━━━ Records supplied ━━━
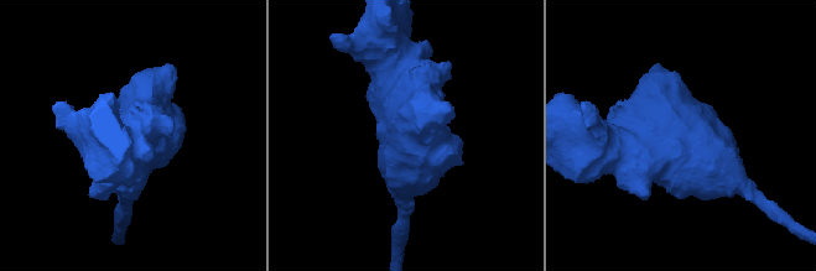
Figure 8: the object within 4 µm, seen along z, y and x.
Look: em 3.6 µm xz step 16 (tint) at (685, 136) of figure 8. Now the EM.

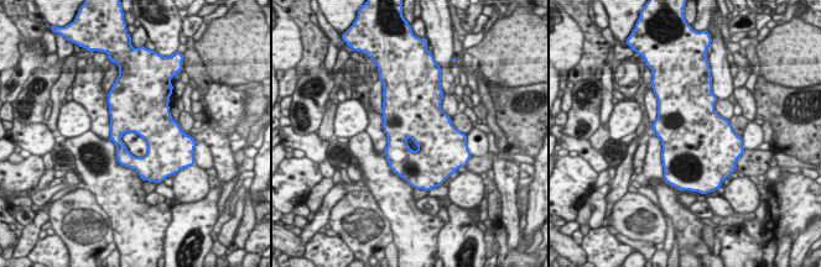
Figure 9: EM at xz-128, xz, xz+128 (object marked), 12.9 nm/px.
Look: em 3.6 µm planes (borders) at the same point. Cut it another way.

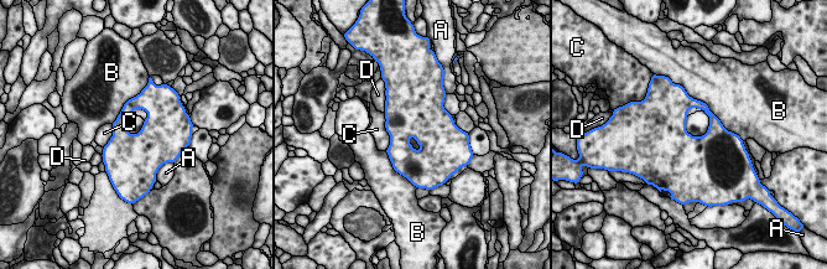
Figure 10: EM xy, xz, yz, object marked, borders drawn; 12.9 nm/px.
Leave. A, B, C and D are other cells; all the same neuron.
━━━
- [Problem to solve]: These entries are to be printed again word for word, except for the pictures.

- [Reply to the task]:
Figure 8: the object within 4 µm, seen along z, y and x.
Look: em 3.6 µm xz step 16 (tint) at (685, 136) of figure 8. Now the EM.

Figure 9: EM at xz-128, xz, xz+128 (object marked), 12.9 nm/px.
Look: em 3.6 µm planes (borders) at the same point. Cut it another way.

Figure 10: EM xy, xz, yz, object marked, borders drawn; 12.9 nm/px.
Leave. A, B, C and D are other cells; all the same neuron.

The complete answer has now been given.